> _EXERCISE TEXT_
▼

Not to give away (part of) the punchline, but the on-site extraction and distillation of the fuel retains all the trace elements, minerals, etc. The molecules in the fuel have come from the air and water, their energy-holding arrangement has been paid for by the Sun. The farm exports sunlight in fluid form.

As part of an integrated agriculturally-productive ecosystem alcohol fuel production just makes sense. The economics are totally different from large-scale ethanol, for instance.

3 comments

I have read a few studies on alcohol fuel production, and none of the facilities studied have been a net-producer of energy. While the idea is an intriguing one, energy production is difficult. Has Blume actually shown an ability to produce fuel?

Note: I've always been a fan of using seaside solar-powered electrolysis to produce hydrogen fuel, though hydrogen storage has its own issues.

Yes, Blume has produced fuel. If I recall correctly at one point he had a number of people with fuel conversions on their vehicles who were buying his gas through a kind of CSA (Community-Supported Agriculture) business. He's very practically oriented.

Part of what shifts the economics here is that the leftover byproducts of both fermentation and distillation are returned as inputs to the farm.

I also have to mention, at one point Blume had a contract with a donut bakery to collect and make fuel from all their old scrap dough. Sugar and carbs...

>We need to live in harmony with Nature. This kind of awareness (hard metrics) has to be fed back into our decision making to do it. I believe we can support current population

There does also exist other means of reaching this goal -- a lot of low hanging fruit, actually.

Public policy could do a lot more to provide incentives which reward for increasing sustainability, and punish for decreasing it.

For example, when I go camping here in the States, especially now in the summer months, I see a lot of people running generators, and sometimes this is even to run AC units.

I look at their rigs: A white roof could reduce heat. Generators and fuel adds weight to haul on the road, decreasing MPGs. Solar panels could add charge at reduced weight. It would be massively more efficient to have the solar panels that are located at solar powerstations, located on top of someone's RV, instead, but we don't do this.

The reason that does not happen is because the incentives for consumers don't line up. Fuel is cheap, and solar panels are expensive. Energy production must be subsidized with taxpayer dollars and heavy handed regulation to create solar generation facilities that then lose power as current is transmitted over the grid.

Still, the difference is close enough that a nudge from effective public policy would make a big difference. Some people do own their own panels. I own one that can charge my laptop and smart phone. It's great, actually.

The correct answer is not a system of carbon credits and tax incentives, creating more heavy handed regulation, bureaucracy, and power to government -- exactly what politicians want. The right answer is to do what America will never vote for: tax gasoline.

If gas taxes actually accounted for the externalities they produce: local pollution, global warming, noise, etc., people would think twice about investing in that solar panel. And the rest of us wouldn't have to live with the externalities.

Taxes will net you less of what you are taxing. Perhaps that doesn't sound so illuminating, but a person from another planet visiting earth would scratch their head looking at our choice to heavily tax things we always desperately want more of (employment), and to subsidize through world policy and military expenditure things we want less of (oil).

Just getting the economics of public policy right can have a big impact on our ability to live in better harmony with nature.

Yeah. And rainbows and unicorns. Unfortunately, 99.999% of the population have other things to do and cannot all tend to their farms. Let alone, it would be far from the first time that biofuel has left people starving on the same or other parts of the world, simply because fertile ground is now used for that instead of food.

▲

[Data extracted from a collection]

▼

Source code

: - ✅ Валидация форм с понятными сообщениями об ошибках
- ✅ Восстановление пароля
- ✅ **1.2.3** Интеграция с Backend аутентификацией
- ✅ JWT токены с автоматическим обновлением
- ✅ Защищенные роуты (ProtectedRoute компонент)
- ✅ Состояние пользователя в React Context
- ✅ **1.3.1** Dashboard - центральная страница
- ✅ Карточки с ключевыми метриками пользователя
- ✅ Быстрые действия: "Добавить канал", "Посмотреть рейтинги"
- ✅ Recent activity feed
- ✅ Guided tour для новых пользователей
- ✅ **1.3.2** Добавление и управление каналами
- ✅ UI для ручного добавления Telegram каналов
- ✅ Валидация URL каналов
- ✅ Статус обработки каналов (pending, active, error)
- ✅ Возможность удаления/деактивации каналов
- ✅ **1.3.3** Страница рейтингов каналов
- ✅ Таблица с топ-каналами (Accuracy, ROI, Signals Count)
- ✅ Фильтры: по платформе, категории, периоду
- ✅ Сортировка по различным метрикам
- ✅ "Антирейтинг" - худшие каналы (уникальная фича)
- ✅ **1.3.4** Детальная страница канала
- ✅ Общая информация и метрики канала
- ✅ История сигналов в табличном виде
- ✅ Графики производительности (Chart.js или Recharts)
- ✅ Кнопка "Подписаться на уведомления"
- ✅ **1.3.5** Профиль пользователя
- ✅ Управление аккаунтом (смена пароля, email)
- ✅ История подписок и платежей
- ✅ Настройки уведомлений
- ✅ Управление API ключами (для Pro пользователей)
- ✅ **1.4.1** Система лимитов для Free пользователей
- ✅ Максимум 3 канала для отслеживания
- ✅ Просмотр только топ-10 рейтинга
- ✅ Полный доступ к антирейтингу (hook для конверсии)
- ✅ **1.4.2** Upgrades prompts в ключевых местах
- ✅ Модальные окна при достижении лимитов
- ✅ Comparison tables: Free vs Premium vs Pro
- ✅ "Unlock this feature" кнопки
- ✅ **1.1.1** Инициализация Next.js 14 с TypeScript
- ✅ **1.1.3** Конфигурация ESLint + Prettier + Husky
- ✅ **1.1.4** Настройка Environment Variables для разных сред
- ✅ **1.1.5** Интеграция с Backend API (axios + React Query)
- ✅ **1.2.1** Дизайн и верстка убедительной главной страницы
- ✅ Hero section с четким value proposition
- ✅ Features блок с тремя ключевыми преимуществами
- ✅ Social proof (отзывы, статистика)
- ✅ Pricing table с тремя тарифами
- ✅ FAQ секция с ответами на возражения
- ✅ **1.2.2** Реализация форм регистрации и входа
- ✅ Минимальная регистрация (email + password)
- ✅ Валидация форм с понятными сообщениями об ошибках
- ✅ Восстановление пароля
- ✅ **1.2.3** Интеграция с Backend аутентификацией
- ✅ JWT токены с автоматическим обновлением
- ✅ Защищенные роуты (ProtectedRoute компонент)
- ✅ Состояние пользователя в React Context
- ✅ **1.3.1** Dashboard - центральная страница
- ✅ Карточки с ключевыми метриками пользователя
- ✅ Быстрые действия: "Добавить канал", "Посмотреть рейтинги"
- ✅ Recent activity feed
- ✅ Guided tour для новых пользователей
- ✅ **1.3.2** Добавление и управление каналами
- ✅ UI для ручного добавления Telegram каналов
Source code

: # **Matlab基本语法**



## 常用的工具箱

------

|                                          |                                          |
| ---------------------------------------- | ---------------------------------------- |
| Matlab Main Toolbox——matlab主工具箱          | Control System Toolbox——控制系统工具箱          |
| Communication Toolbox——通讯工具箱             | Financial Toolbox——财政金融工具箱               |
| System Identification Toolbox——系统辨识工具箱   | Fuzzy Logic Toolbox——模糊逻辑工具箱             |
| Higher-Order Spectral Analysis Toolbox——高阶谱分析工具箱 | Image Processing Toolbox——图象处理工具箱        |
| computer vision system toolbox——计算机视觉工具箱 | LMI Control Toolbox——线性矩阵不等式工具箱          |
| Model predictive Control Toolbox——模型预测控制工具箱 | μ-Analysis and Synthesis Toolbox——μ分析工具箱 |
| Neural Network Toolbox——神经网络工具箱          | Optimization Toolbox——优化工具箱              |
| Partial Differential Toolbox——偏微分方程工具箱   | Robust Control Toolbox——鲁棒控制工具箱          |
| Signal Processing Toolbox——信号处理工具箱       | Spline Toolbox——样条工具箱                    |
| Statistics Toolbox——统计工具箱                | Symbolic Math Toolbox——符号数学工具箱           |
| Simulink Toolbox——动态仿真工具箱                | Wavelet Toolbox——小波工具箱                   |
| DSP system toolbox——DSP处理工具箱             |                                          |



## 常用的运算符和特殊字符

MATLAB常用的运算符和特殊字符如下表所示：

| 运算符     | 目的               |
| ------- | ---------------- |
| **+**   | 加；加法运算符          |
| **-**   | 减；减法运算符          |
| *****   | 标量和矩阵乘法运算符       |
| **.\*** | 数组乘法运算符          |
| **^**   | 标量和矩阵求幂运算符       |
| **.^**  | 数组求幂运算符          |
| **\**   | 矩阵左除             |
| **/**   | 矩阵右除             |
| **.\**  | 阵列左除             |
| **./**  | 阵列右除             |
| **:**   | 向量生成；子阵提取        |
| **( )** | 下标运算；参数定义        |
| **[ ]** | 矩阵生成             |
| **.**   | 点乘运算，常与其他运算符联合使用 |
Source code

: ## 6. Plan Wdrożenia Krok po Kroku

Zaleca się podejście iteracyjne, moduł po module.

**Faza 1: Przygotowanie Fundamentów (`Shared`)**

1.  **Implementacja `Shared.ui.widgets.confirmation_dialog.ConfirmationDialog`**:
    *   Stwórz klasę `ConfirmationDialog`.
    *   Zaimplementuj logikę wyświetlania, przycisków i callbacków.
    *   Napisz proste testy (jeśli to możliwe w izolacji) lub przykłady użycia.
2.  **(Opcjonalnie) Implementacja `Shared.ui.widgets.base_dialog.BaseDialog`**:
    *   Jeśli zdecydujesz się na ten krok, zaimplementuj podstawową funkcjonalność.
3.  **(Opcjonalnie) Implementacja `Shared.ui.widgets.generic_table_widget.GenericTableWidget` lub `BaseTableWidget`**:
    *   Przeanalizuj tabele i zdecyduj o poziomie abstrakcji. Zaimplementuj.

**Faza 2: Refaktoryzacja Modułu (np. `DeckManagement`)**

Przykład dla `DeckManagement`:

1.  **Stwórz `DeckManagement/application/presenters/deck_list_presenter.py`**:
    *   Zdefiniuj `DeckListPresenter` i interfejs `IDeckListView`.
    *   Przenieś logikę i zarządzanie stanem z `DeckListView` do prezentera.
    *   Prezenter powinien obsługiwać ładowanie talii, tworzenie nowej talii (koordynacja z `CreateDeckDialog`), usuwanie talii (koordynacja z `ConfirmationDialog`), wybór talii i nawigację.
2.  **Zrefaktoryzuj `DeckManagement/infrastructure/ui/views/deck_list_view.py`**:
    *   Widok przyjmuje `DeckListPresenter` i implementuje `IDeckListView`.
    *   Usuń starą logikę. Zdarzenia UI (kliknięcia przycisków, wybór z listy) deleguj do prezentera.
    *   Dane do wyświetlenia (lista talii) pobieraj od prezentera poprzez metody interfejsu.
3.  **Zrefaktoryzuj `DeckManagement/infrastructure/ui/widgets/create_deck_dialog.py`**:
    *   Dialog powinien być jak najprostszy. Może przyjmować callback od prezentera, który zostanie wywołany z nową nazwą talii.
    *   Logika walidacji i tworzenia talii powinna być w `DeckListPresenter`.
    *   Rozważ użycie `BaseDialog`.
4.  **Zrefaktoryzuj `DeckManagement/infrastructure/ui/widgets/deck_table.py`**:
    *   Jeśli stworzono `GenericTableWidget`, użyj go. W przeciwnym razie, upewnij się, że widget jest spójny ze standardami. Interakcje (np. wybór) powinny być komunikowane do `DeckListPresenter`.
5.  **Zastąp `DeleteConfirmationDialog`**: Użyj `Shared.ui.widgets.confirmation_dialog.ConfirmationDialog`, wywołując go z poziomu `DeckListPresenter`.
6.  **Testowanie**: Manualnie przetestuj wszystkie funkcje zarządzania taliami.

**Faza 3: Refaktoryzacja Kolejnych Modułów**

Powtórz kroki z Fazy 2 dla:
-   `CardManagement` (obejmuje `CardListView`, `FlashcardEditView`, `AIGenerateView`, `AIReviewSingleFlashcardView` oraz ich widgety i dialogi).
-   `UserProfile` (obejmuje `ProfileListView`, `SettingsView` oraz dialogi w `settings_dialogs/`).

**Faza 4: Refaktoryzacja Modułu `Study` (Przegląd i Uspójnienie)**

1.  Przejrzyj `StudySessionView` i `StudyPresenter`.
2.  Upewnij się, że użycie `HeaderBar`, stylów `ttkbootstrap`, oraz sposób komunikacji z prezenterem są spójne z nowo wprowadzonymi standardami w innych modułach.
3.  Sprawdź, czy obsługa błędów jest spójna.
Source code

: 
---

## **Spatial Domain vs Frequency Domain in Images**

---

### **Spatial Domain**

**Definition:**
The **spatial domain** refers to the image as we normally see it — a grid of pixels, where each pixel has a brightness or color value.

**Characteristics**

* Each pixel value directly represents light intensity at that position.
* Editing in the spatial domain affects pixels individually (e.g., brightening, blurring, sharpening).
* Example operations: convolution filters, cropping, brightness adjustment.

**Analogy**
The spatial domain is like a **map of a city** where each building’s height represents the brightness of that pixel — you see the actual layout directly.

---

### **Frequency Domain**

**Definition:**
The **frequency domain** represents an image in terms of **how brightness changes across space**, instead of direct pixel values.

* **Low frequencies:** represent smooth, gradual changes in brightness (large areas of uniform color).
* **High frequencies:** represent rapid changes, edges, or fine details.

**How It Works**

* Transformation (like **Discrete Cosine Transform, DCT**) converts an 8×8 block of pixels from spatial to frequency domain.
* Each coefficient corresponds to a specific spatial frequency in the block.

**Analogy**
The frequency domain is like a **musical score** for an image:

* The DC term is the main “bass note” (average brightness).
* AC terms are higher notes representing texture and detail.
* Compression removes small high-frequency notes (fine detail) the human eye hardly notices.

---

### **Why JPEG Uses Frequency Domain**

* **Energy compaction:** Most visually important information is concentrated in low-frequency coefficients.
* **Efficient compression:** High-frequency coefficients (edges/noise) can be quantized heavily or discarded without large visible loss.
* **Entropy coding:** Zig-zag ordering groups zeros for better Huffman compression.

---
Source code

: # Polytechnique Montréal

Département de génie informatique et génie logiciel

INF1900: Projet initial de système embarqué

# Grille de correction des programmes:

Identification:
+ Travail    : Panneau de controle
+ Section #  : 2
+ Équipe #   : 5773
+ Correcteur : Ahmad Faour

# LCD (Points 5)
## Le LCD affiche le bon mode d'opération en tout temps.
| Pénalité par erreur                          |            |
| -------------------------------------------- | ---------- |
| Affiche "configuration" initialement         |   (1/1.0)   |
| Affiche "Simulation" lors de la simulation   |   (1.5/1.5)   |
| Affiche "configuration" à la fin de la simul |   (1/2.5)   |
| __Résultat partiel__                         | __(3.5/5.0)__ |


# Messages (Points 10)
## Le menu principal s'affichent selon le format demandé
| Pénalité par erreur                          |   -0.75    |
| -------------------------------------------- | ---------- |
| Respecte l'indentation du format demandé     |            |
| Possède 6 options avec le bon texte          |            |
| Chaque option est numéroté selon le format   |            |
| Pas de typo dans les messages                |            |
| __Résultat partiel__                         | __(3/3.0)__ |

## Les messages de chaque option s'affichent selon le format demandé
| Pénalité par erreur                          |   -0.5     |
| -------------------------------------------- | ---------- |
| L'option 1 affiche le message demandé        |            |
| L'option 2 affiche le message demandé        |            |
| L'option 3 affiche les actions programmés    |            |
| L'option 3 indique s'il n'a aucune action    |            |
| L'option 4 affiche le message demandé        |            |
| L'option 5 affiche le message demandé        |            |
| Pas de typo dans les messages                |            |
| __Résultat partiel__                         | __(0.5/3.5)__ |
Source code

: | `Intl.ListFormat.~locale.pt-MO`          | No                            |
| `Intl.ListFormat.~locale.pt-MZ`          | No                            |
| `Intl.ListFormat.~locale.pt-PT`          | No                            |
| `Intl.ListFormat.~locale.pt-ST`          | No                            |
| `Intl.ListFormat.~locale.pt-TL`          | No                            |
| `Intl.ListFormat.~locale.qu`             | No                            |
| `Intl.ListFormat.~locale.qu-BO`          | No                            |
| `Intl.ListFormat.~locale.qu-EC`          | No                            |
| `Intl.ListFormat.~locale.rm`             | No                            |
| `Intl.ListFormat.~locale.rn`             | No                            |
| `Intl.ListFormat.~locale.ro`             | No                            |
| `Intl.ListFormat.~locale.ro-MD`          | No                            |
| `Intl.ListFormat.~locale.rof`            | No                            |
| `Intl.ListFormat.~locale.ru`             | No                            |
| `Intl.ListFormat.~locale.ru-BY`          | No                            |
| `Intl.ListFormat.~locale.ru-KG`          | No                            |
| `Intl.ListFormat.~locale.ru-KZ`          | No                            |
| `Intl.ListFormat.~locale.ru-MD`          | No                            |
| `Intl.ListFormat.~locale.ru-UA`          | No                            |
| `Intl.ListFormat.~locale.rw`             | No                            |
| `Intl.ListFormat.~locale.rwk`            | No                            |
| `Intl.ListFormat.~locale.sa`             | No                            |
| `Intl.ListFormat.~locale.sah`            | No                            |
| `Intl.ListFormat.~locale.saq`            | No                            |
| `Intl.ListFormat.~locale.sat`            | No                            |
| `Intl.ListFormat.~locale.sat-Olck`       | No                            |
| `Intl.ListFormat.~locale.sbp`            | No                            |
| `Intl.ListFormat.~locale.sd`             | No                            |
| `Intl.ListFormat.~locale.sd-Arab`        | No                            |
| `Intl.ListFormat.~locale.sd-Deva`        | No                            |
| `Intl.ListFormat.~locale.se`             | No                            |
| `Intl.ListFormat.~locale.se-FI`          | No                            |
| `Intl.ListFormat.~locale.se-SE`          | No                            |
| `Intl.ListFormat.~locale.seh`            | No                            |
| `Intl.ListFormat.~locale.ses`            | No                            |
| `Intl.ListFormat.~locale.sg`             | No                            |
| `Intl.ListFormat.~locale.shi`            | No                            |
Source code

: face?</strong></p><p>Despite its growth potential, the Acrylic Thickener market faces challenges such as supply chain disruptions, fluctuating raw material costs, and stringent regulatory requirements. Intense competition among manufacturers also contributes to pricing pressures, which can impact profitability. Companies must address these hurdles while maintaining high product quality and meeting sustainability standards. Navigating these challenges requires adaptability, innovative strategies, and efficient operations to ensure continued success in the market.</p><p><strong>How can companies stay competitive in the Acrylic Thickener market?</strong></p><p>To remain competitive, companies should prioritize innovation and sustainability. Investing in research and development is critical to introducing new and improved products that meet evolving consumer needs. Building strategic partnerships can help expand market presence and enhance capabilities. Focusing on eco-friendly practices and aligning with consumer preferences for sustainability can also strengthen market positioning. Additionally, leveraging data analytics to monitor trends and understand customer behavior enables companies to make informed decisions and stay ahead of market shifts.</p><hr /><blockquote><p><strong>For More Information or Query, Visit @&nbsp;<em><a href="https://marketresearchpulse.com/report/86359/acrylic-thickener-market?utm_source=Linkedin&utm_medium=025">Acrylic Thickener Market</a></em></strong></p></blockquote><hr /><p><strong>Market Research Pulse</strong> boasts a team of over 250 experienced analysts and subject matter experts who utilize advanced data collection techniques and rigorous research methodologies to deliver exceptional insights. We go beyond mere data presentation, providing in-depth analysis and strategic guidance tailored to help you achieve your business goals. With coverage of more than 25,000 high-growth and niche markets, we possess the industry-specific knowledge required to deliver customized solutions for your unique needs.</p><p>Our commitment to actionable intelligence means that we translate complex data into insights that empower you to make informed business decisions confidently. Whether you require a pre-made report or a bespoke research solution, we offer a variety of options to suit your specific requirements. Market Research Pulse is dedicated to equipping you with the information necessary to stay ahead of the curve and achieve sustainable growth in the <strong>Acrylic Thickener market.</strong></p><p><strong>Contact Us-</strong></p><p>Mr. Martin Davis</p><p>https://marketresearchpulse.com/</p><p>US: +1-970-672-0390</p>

▲

> _COMPLETE THE FOLLOWING_
1 - Extract the passage of the fuel discussion between "As part of an" and "its own issues.", inclusive.
2 - In the fuel discussion, what did Blume contract to collect from a donut bakery to make fuel?

> _RESULTS FOR EACH TASK_
1 -
As part of an integrated agriculturally-productive ecosystem alcohol fuel production just makes sense. The economics are totally different from large-scale ethanol, for instance.

3 comments

I have read a few studies on alcohol fuel production, and none of the facilities studied have been a net-producer of energy. While the idea is an intriguing one, energy production is difficult. Has Blume actually shown an ability to produce fuel?

Note: I've always been a fan of using seaside solar-powered electrolysis to produce hydrogen fuel, though hydrogen storage has its own issues.

2 - All of the bakery's old scrap dough.